— WHAT YOU NEED TO DO —
Of the entries below, copy only those lines that contain the word "labels".

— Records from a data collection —
■ ■ ■

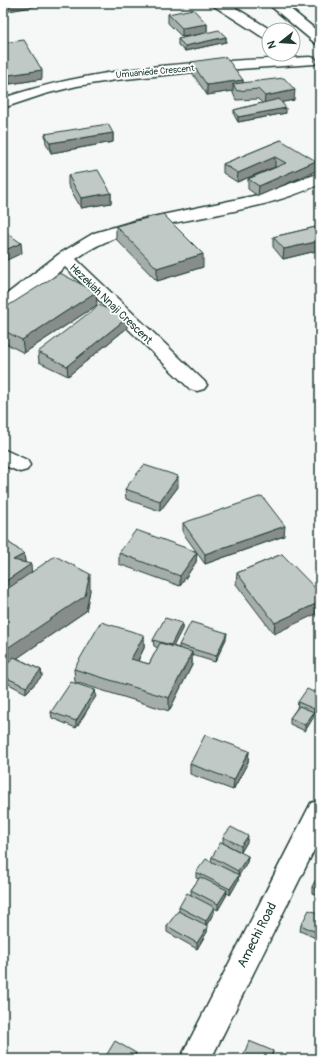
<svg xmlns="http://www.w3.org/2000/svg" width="323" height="1062" viewBox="0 0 323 1062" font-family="Pangolin,sans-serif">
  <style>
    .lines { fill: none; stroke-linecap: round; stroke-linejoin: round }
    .minor-casing { stroke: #1f3d34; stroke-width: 3 }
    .major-casing { stroke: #1f3d34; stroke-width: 3 }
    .highway-casing { stroke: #1f3d34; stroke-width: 3 }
    .minor { fill: #fff; fill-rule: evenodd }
    .major { fill: #fff; fill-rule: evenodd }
    .highway { fill: #fff; fill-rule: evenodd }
    .wall { fill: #a5adaa; stroke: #1f3d34 }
    .shaded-wall { fill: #868d8b; stroke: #1f3d34 }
    .building { fill: #c0c9c6; stroke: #1f3d34 }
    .labels { text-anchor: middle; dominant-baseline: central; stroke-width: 3.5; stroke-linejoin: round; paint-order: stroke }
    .far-street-label { font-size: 9px; fill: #1f3d34; stroke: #fff }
    .street-label { font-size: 11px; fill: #1f3d34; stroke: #fff }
    .near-street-label { font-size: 13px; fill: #1f3d34; stroke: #fff }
  </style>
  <rect width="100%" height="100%" fill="#f6f7f7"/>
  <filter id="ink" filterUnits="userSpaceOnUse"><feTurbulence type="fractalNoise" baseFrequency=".025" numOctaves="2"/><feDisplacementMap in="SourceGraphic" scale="8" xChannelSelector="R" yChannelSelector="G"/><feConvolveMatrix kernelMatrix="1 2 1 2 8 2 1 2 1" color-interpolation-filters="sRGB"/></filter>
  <g filter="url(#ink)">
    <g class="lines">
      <defs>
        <path id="minor" d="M212 3H228L271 30H269V39L264 38 214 6Z
          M310 57 315 58 317 61 315 64 194 72 116 80 77 86 45 94 3 108V98C105 64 204 62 310 57Z
          M320 173V184C280 203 236 211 194 219 152 227 111 233 76 259L204 381 207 385 204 389 197 391 190 389 65 267C47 281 24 305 3 311V297L59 254 94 233 138 220 258 195Z
          M3 449 27 460 30 465 27 470 20 472 3 465Z"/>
        <path id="major" d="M320 800V838L211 1059H180L311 803Z"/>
        <path id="highway" d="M267 3H283L320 33V44L315 43Z"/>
      </defs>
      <use href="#minor" class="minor-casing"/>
      <use href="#major" class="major-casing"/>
      <use href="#highway" class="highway-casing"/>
      <use href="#minor" class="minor"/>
      <use href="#major" class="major"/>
      <use href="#highway" class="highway"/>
    </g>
    <path class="wall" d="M168 14 207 24V33L182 37 168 23Z
      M226 37V42L185 51 178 45V39Z
      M3 43 42 79 10 84 3 71Z
      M191 62 243 80V83L294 100 282 102 286 113 238 122 234 115V110L262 103 258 99 236 100 233 93V91L207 95 191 71Z
      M113 133V142L51 153 46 143 45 134Z
      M281 140 316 171 258 196 248 189V179L276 167H275L237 182 223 173V164Z
      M68 175 111 193V203L81 208 68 185Z
      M116 226 203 267 157 281 116 239Z
      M320 226V250L283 259 273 247V237Z
      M97 305 24 353 3 342V309Z
      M127 328 68 376 39 362 38 352Z
      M178 487 160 511 126 499 125 489Z
      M183 523 284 536 205 564 197 553 196 562 180 586 119 564V553L196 551 183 533Z
      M3 538 24 554 25 563 31 572 90 590 86 611 17 658 41 670 42 676 26 693 3 681V669L7 665 3 668Z
      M282 554 274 634 236 584 237 573Z
      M182 623V629L173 646 179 648V645L226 639 215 662 192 655V665L169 711 75 682 74 669 144 635V648L138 661 149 664 158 648 154 646 153 640Z
      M95 690 96 696 76 728 52 718 51 712Z
      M320 695V705L313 715V718L305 731 290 724V718L297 708 298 702Z
      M249 751 248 762 233 790 190 774V764Z
      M223 837 247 842 241 852 223 843Z
      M248 856 247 862 238 875V881L230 895 227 893 226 896 218 910 214 908V913L206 926 207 932 197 949 167 932V926L179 911V907L191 895V890L199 879 196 878V872L211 862 212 857Z
      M320 872V897L312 893V887Z
      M320 914V940L300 931 301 925Z"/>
    <path class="shaded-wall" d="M3 3H56L3 12Z
      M207 24V33L182 37V28Z
      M226 37V42L185 51V46Z
      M42 70V79L10 84 9 75Z
      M243 80 242 90 233 84V91L207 95V85Z
      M295 90 294 100 264 106 265 96Z
      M286 108V113L238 122V117Z
      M113 133V142L51 153 50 143Z
      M275 157V167L237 182 238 173Z
      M316 161V171L258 196 259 186Z
      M111 193V203L81 208V198Z
      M320 241V250L283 259 284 249Z
      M21 243 22 253 3 262V251Z
      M203 254V267L157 281V268Z
      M96 292 97 305 24 353 22 340Z
      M127 318V328L68 376 67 366Z
      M178 476V487L160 511V501Z
      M285 526 284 536 205 564V554Z
      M197 552 196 562 180 586V576Z
      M24 554 26 567 13 560Z
      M31 564 32 578 3 597V583Z
      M90 574V590L86 611 3 668V651Z
      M320 602V612L274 634 275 623Z
      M182 623V629L171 651V645Z
      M227 633 226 639 215 662 216 656Z
      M144 635V648L132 672 131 659Z
      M192 652V665L169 711V698Z
      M41 670 42 676 26 693V687Z
      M95 690 96 696 76 728V721Z
      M320 700V705L313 715 314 709Z
      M314 712 313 718 305 731V725Z
      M249 751 248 762 233 790 234 780Z
      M248 836 247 842 241 852V846Z
      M248 856 247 862 238 877V871Z
      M239 875 238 881 230 895V889Z
      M227 890 226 896 218 910V904Z
      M214 907V913L205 927 206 921Z
      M208 926 207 932 197 949V943Z
      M273 1051 272 1057 271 1059H270Z
      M136 1053 135 1059H132Z"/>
    <path class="building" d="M193 9 207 24 182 28 168 14Z
      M219 30 226 37 185 46 178 39Z
      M24 40 42 70 9 75 3 63V43Z
      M226 57 243 80 207 85 191 62Z
      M284 78 295 90 265 96 258 89 237 91 233 84Z
      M279 99 286 108 238 117 234 110Z
      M108 124 113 133 50 143 45 134Z
      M281 140 316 161 259 186 248 179 286 163 275 157 238 173 223 164Z
      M98 170 111 193 81 198 68 175Z
      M163 214 203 254 157 268 116 226Z
      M320 226V241L284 249 273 237Z
      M3 230 21 243 3 251Z
      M60 273 96 292 22 340 3 330V309Z
      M99 305 127 318 67 366 38 352Z
      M144 465 178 476 160 501 125 489Z
      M262 496 285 526 205 554 183 523Z
      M136 530 197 552 180 576 119 553Z
      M3 538 24 554 13 560 31 564 3 583Z
      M282 554 320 593V602L275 623 237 573Z
      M55 556 90 574 85 596 3 651V592Z
      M165 618 182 623 171 645 153 640Z
      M101 622 144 635 131 659 149 664 160 643 192 652 169 698 74 669Z
      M191 622 227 633 216 656 179 645Z
      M14 657 41 670 26 687 3 676V669Z
      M71 682 95 690 76 721 51 712Z
      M307 689 320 695V700L314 709 298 702Z
      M299 706 314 712 305 725 290 718Z
      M205 735 249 751 234 780 190 764Z
      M231 827 248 836 241 846 223 837Z
      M221 842 248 856 238 871 212 857Z
      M206 859 239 875 230 889 196 872Z
      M320 872V891L312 887Z
      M200 877 227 890 218 904 191 890Z
      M187 893 214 907 206 921 179 907Z
      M309 910 320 914V934L301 925Z
      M178 911 208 926 197 943 167 926Z
      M115 1041 136 1053 132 1059H104Z
      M249 1041 273 1051 270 1059H242Z"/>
  </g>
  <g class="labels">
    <g class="far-street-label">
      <text transform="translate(155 72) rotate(-5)">Umuaniede Crescent</text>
    </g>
    <g class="street-label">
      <text transform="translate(111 304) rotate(44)">Hezekiah Nnaji Crescent</text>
    </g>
    <g class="near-street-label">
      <text transform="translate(257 935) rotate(-63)">Amechi Road</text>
    </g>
  </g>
  <rect width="323" height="1062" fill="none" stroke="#fff" stroke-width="16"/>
  <rect x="8" y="8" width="307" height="1046" fill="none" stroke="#1f3d34" stroke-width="1.5" filter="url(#ink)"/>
  <g transform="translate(281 42) rotate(253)"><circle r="19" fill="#ffffff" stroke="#a5b1ae"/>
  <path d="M0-3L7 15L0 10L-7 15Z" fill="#1f3d34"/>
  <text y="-6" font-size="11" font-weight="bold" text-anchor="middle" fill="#1f3d34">N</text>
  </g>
</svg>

■ ■ ■

— REPLY —
    .labels { text-anchor: middle; dominant-baseline: central; stroke-width: 3.5; stroke-linejoin: round; paint-order: stroke }
  <g class="labels">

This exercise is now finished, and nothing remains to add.